The mRNA populations in larval and imaginal tissues are distinct. (a) Graphical representation of the number of spots with intensity differences >1.74 when imaginal and larval tissues were compared. The numbers of spots are derived from cluster analysis of the repeated experiments. All disc-to-disc comparisons are represented by red bars, whereas the disc-to-nondisc comparisons are shown in blue. EA, eye-antennal; FB, fat body; G, genital; GUT, anterior part of the midgut; H, haltere; L1, leg 1; L2, leg 2; L3, leg 3, OL, optic lobe/brain; SG, salivary gland; W, wing. (b) A plot of the level of divergence as measured by the SD of the log₂-transformed R/G ratios for all genes in 42 experiments (leaving out the wing-to-wing experiment). Of these, 25 experiments were comparisons of one imaginal disc to another (see text and Table 1) and the remaining 17 compared imaginal discs to larval tissue, that is, salivary gland, midgut, fat body and optic lobe/brain hemisphere.

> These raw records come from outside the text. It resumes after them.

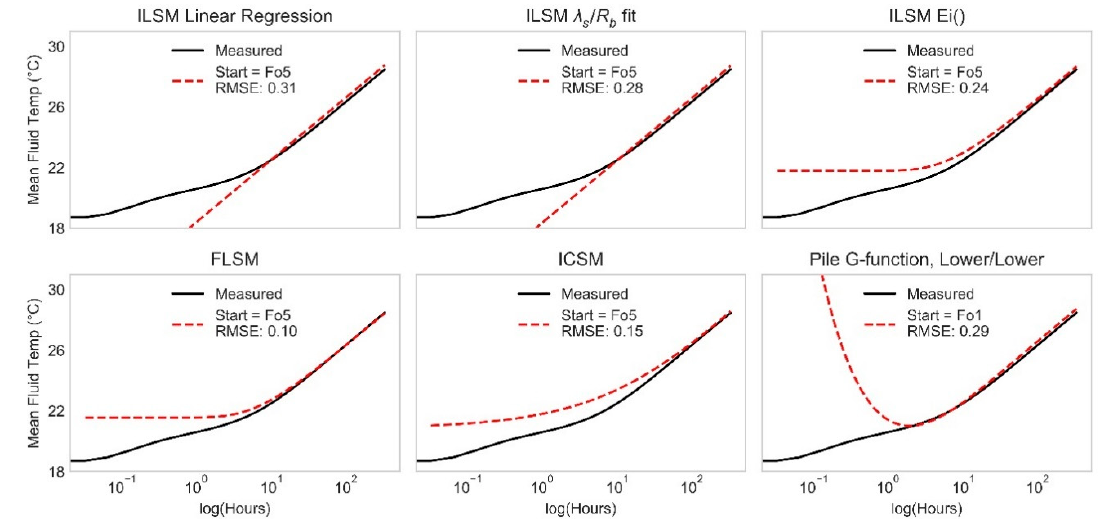
Figure 13. Visual fit of each model with best fit thermal parameters based on results in Figure 11, with fitting region and RMSE shown. FLSM: Finite Line Source Model; ICSM: Infinite Cylindrical Source Model.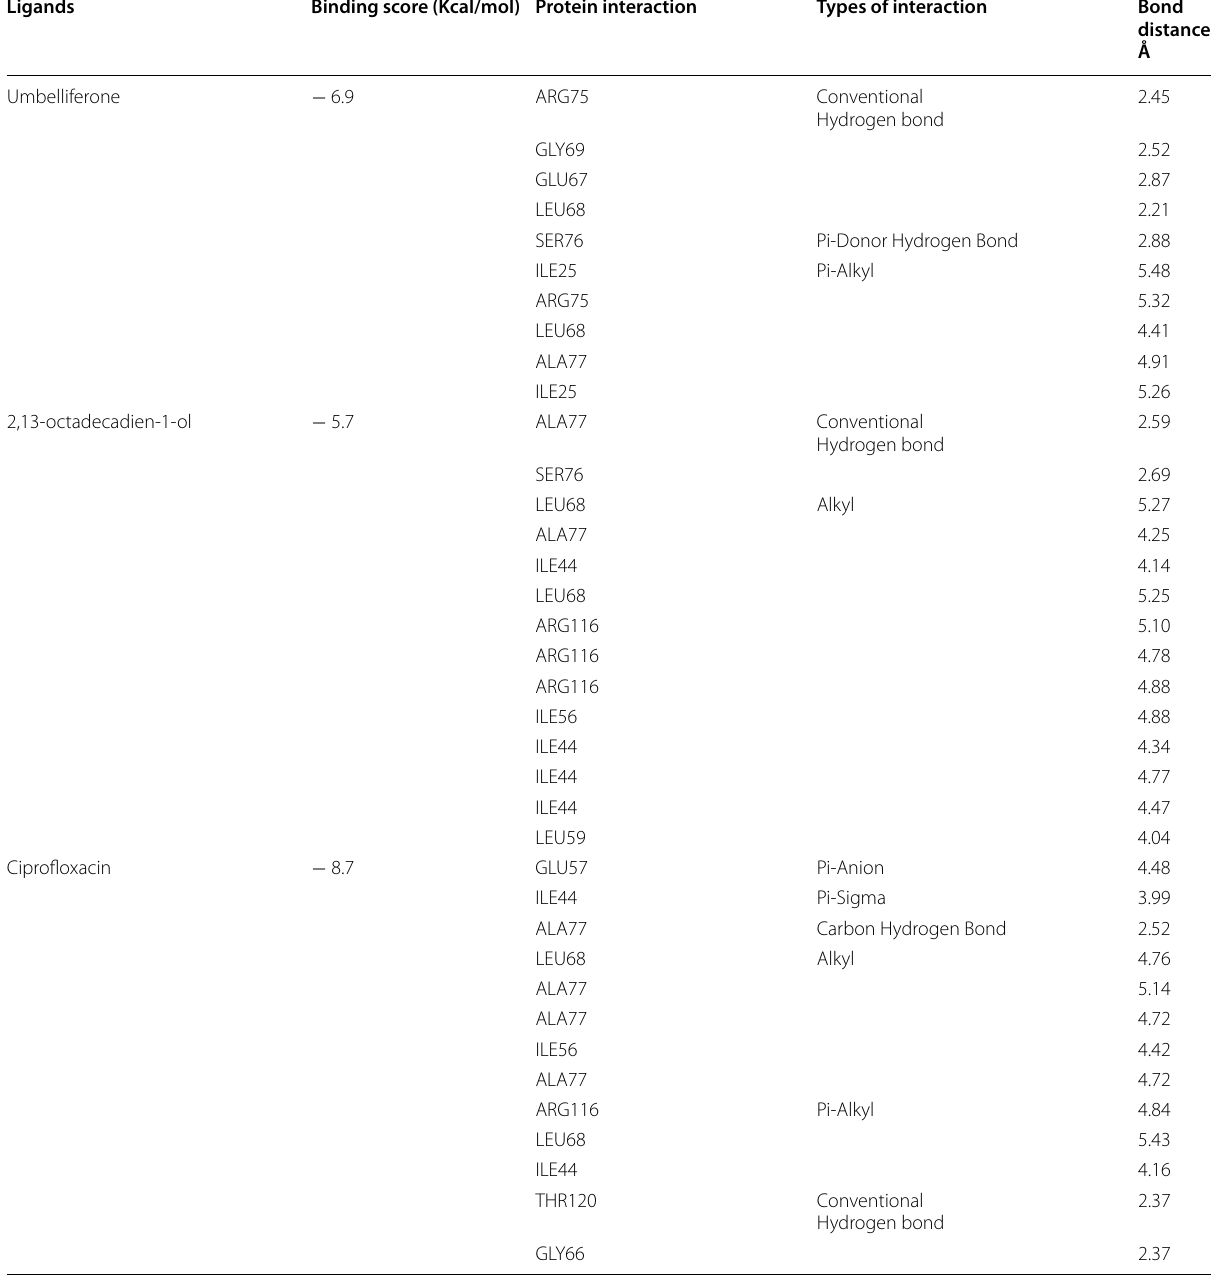
Table 4 Result of the binding scores of the isolated compounds/ciprofloxacin with target receptor (PDB: 2OZ6) Ligands Binding score (Kcal/mol) Protein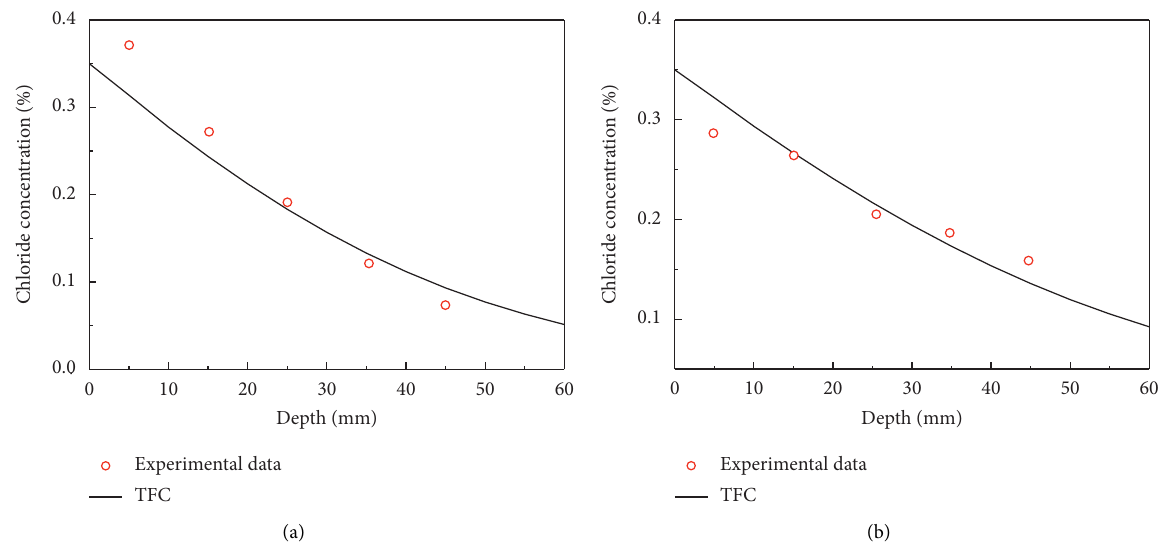
Figure 8: Distribution of chloride concentration with penetration depth. (a) t � 3 years and (b) t � 8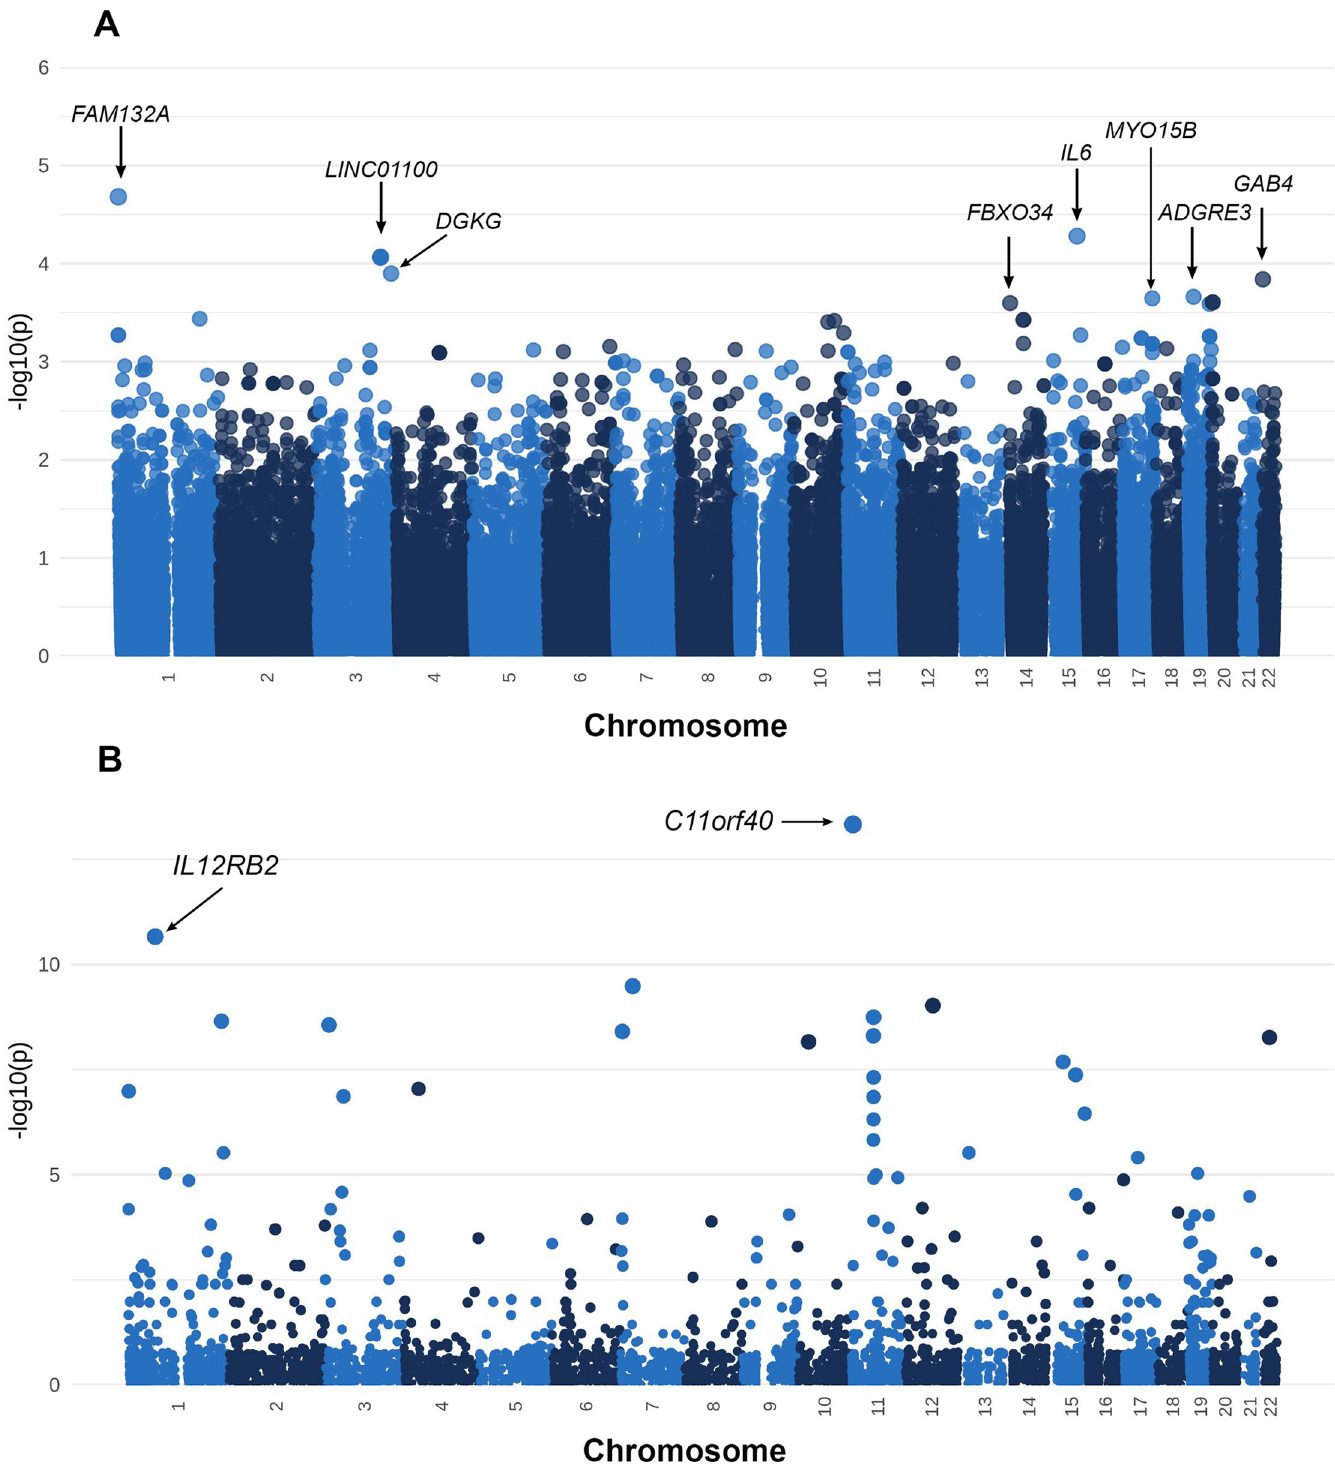
Fig 3. Association analyses of common and rare variants. (A) Manhattan plot of the Firth’s logistic modelling for common variants of the CZS dataset (n = 35). We modeled the parameters considering the binary response (CZS / Control) and the genetic variants while adjusting for the gestational exposure to ZIKV in the mother. Each point corresponds to a genetic variant. (B) Manhattan plot of the results of the C-alpha test of the CZS dataset (n = 35), we determine the differential distribution and accumulation of rare variants grouped in genes between cases and controls. Each point represents a gene.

The disc-to-disc comparisons were placed on the lower line, whereas disc-to-nondisc comparisons are represented on the top line. All disc-to-disc experiments grouped to the left as a result of SD <1, indicating similarity of the expression profiles among the various imaginal discs. Disc-to-nondisc comparisons group to the right, with SD >1. A group of three experiments of disc-to-nondisc comparisons reveals low SDs in the range of disc-to-disc comparisons. These are the wing disc-to-optic lobe/brain hemisphere comparisons (arrow).

Figure 9

Cyclin-dependent kinase 1 (Cdk1/cdc2) is expressed in imaginal but not in larval tissues. The cluster analysis for Cdk1 is shown for 41 pairwise comparisons with each box representing one experiment. All the disc-to-disc comparisons (see text) group to the left and display ratios of the intensities close to 1, as indicated by the dark shades of red and green (color coding as in Figure 3). The in situ hybridization to the various imaginal discs confirmed that Cdk1 is expressed in all discs. Cluster analysis of the comparisons of discs (labeled in green) and larval tissues (red) showed a strong induction in imaginal discs (represented by the intense green staining). This finding is confirmed by previous descriptions that Cdk1 is downregulated in endoreplicated tissues and by the lack of signal after in situ hybridization (FB, GUT and SG). The wing disc (W) to brain/optic lobe (OL) comparisons revealed less induction of Cdk1 in the wing disc as indicated by the darker shades of green. This is in good agreement with in situ hybridization data that showed some expression, particularly in the proliferation zones of the optic lobe, but no signal in most parts of the brain. Abbreviations as in Figure 8.